** START OF EXCERPTED RECORDS **

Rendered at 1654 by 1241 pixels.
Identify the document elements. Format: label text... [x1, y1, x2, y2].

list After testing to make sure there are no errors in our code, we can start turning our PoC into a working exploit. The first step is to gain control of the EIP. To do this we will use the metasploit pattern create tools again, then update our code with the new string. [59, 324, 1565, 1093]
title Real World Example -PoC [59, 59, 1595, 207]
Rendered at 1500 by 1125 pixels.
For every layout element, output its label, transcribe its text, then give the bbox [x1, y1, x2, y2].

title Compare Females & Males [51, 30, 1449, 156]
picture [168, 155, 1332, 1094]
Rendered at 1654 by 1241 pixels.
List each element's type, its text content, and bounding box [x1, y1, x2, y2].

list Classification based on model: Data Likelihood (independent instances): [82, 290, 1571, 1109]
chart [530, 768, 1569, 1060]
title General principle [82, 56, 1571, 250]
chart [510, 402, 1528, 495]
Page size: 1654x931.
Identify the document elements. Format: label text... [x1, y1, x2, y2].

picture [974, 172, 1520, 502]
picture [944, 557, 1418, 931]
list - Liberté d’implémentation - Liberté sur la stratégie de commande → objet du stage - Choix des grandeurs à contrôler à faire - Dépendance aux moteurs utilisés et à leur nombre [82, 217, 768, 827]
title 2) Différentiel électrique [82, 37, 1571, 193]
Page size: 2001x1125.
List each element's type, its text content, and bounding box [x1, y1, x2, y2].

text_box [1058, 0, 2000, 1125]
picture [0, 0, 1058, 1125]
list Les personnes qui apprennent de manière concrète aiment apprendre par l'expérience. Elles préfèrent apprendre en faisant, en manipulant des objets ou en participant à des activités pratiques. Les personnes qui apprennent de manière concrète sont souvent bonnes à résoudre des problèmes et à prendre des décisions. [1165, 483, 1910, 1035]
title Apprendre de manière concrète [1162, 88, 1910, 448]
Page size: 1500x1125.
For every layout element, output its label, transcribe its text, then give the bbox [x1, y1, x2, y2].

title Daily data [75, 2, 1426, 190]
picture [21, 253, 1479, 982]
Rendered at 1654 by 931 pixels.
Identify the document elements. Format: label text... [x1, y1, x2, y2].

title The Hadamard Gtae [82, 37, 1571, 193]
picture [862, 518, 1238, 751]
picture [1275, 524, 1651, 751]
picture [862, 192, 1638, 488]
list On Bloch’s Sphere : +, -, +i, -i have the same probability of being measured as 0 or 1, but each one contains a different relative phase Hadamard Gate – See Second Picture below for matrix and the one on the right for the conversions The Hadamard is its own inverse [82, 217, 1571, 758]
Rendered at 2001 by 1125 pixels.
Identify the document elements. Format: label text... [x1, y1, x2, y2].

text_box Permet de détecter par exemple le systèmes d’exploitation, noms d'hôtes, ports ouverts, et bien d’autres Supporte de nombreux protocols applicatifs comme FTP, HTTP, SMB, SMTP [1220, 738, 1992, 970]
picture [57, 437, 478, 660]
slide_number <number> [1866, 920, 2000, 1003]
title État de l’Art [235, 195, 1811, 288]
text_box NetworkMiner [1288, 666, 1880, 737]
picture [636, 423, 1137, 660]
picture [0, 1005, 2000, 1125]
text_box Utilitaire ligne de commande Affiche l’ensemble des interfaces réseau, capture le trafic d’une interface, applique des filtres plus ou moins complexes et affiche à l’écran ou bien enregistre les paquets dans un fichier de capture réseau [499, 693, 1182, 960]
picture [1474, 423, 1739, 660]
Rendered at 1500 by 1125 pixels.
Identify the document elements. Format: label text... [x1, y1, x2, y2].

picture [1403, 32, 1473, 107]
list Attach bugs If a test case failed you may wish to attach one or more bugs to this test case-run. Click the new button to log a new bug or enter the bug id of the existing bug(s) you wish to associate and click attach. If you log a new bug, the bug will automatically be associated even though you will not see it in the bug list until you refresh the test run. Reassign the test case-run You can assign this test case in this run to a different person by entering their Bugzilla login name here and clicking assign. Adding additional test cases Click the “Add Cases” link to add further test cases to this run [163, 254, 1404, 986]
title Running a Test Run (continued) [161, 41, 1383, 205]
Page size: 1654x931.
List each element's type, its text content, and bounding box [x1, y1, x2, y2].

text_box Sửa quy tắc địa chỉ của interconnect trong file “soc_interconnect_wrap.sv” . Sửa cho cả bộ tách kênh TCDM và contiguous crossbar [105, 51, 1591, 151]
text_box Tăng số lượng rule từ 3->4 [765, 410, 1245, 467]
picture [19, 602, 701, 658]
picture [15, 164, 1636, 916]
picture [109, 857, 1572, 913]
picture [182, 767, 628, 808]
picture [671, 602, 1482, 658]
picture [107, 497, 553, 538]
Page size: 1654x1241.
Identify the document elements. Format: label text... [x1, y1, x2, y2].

** END OF EXCERPTED RECORDS **

WHAT TO WORK ON
Copy the material word for word from the line with "Page size: 1500x1125." to the line with "picture [21, 253, 1479, 982]", including both of those lines.

RESPONSE FOR THIS EXERCISE
Page size: 1500x1125.
For every layout element, output its label, transcribe its text, then give the bbox [x1, y1, x2, y2].

title Daily data [75, 2, 1426, 190]
picture [21, 253, 1479, 982]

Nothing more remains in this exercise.